Pull every line that holds the word "begin" from the entries.

EXERCISE MATERIAL Block Start

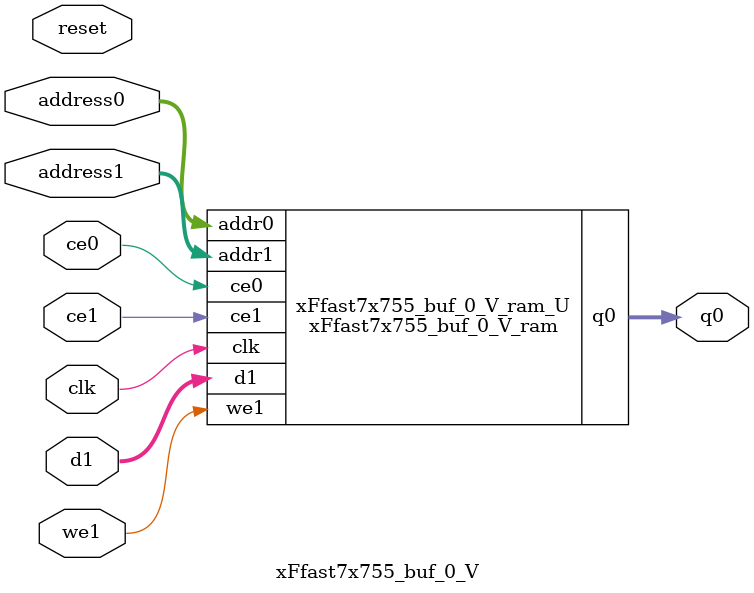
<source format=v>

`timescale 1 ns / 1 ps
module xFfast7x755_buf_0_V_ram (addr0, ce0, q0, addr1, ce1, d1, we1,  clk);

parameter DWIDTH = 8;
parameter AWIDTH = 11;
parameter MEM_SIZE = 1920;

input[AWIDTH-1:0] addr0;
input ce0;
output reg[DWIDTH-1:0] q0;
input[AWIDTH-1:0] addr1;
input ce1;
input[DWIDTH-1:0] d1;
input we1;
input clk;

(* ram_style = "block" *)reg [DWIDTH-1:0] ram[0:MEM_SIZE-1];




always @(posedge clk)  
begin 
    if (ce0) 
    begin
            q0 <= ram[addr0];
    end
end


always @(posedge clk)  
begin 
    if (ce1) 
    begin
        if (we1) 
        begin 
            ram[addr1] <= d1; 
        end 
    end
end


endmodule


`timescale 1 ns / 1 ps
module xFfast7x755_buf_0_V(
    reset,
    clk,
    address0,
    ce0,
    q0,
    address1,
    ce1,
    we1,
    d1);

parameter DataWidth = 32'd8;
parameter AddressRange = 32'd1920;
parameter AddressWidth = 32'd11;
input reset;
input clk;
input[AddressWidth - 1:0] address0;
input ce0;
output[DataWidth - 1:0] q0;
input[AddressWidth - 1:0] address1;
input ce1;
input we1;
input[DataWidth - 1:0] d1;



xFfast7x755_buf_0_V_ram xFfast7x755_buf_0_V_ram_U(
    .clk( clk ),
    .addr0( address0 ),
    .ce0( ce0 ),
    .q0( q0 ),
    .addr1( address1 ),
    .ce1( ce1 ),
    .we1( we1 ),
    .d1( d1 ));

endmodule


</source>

EXERCISE MATERIAL Block End
EXERCISE MATERIAL Block Start

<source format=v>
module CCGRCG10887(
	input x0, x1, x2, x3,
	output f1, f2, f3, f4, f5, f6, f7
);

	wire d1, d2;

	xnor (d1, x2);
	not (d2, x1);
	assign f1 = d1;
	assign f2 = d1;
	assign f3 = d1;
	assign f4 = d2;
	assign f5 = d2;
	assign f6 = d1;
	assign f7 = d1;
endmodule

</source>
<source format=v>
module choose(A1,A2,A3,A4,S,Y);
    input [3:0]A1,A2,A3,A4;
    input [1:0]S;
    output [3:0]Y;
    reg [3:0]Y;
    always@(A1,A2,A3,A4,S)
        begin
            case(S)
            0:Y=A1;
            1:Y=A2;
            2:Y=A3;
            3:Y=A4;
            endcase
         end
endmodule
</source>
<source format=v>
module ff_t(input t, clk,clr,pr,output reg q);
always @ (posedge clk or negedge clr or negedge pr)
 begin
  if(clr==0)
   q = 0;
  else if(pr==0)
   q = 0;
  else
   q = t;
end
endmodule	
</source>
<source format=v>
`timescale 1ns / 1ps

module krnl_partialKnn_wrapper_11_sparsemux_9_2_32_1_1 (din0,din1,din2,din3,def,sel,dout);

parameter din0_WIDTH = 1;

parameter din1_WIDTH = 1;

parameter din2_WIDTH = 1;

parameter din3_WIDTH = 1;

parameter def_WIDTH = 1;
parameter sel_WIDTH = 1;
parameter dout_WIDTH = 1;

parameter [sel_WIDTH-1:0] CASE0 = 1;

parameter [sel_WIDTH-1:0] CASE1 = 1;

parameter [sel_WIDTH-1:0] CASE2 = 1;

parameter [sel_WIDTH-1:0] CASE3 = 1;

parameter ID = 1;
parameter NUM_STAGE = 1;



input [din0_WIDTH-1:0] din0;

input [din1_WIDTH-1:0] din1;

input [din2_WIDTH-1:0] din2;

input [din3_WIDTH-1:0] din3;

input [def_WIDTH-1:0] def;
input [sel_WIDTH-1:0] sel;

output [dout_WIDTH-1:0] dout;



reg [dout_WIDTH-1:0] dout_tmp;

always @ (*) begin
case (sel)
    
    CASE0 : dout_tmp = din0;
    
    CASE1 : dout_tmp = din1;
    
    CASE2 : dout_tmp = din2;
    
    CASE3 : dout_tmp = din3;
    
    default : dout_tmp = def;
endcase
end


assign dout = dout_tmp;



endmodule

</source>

EXERCISE MATERIAL Block End
EXERCISE MATERIAL Block Start

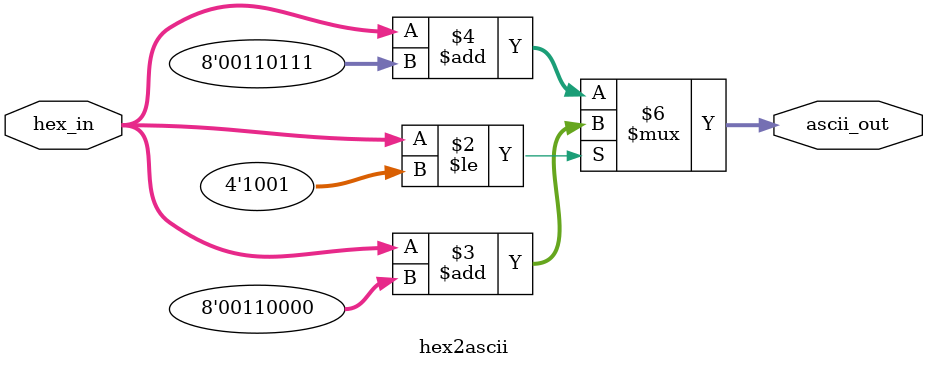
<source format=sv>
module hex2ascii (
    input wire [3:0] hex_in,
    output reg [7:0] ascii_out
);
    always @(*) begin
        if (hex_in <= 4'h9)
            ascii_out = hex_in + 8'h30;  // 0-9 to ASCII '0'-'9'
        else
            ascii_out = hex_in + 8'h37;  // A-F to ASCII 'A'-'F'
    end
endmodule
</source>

EXERCISE MATERIAL Block End

# EXERCISE RESULT
begin 
    begin
begin 
    begin
        begin 
        begin
 begin
always @ (*) begin
    always @(*) begin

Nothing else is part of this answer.